For seniors to truly benefit from these increasingly helpful technologies, they must be fully engaged on a personal level — and this looks very different from seniors simply using technology because a caregiver wants them to. As senior-specific health technology becomes more beneficial to seniors directly, there are a few ways caregivers can help accelerate adoption.
Show everyday value
As individuals age, they’re likely going to have to take on a number of regimens or additional check-in appointments in order to maintain their health and independence. So, why would they add another item to their list if it doesn’t provide consistent value in their everyday life? The answer is: they likely won’t—and shouldn’t, for that matter.
As you introduce health tech into the aging experience, it’s imperative that it’s truly going to make an impact on how each senior user will live their everyday life. But this means something different for everyone—from people that appreciate reminders about their activity levels and when to take medications, to one that has 9-1-1 alert capabilities to keep them feeling safe and secure while at home, shopping or enjoying travel and hobbies.
Make it easy to use
Accessibility is key for technology adoption in every age and application, but especially for seniors. These individuals aren’t going to work too hard to learn how to use a solution that may or may not provide value. On that other hand, if a solution is made accessible—for example, through a local healthcare provider or senior care facility—it removes their barriers to trying it out. After they try it, the previously referenced everyday value will speak for itself.
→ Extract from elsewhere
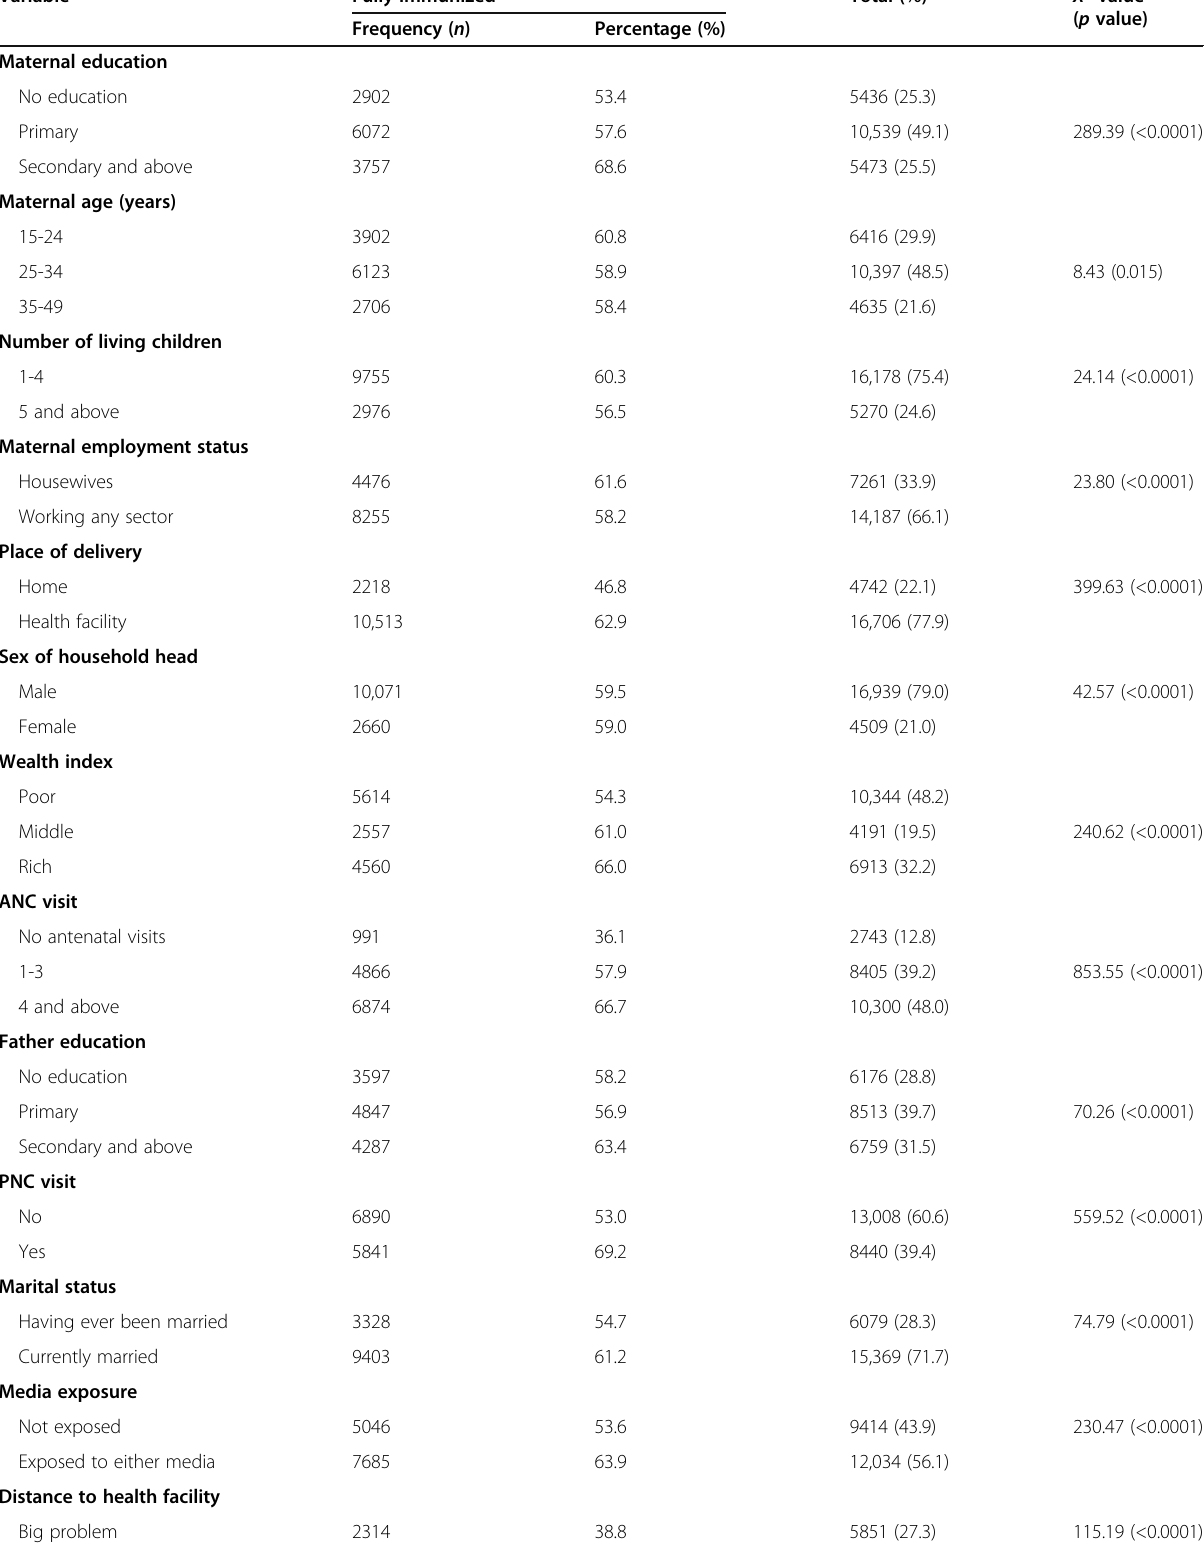
Table 2 Socio-demographic, economic, maternal, and obstetric characteristic respondents in the 12 sub-Saharan African countries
Caregivers can further increase this accessibility by aligning their efforts with technology made specifically for seniors, rather than trying to adopt general consumer technology to aging applications. After that targeted technology moves to the hands of the senior, caregivers have the ability to ease difficulties with adoption by taking time to show how simple it is to adopt with the individual experiencing a first look at the solution, then following up to identify any further training needs.
Keep them engaged
After a senior begins using health technology, the next step is making sure it doesn’t end up in a drawer only a few months later. There’s one thing that’s for sure: if caregivers aren’t engaged with the technology, the senior won’t be either.
While health technology should bring everyday value to seniors’ lives, it should also enable caregivers with information they can use to improve each individual's aging experience. One way this can be done is through analytics insights generated through the tech’s health data. Connecting health tech, like wearable devices, with an analytics platform can deepen the insights available through the technology to open a range of applications, such as simple things like making sure they stay active, to more sophisticated ones like predicting impending health conditions and optimizing post-acute care.
Health technology has the potential to improve the way individuals experience aging by supporting their health, and therefore their independence, as long as possible—but many miss out on the benefits simply due to lack of understanding. Caregivers can make the technology adoption process more inviting and ease any struggles previously related with seniors’ use of healthcare tech by focusing on everyday value, ease of use and engagement.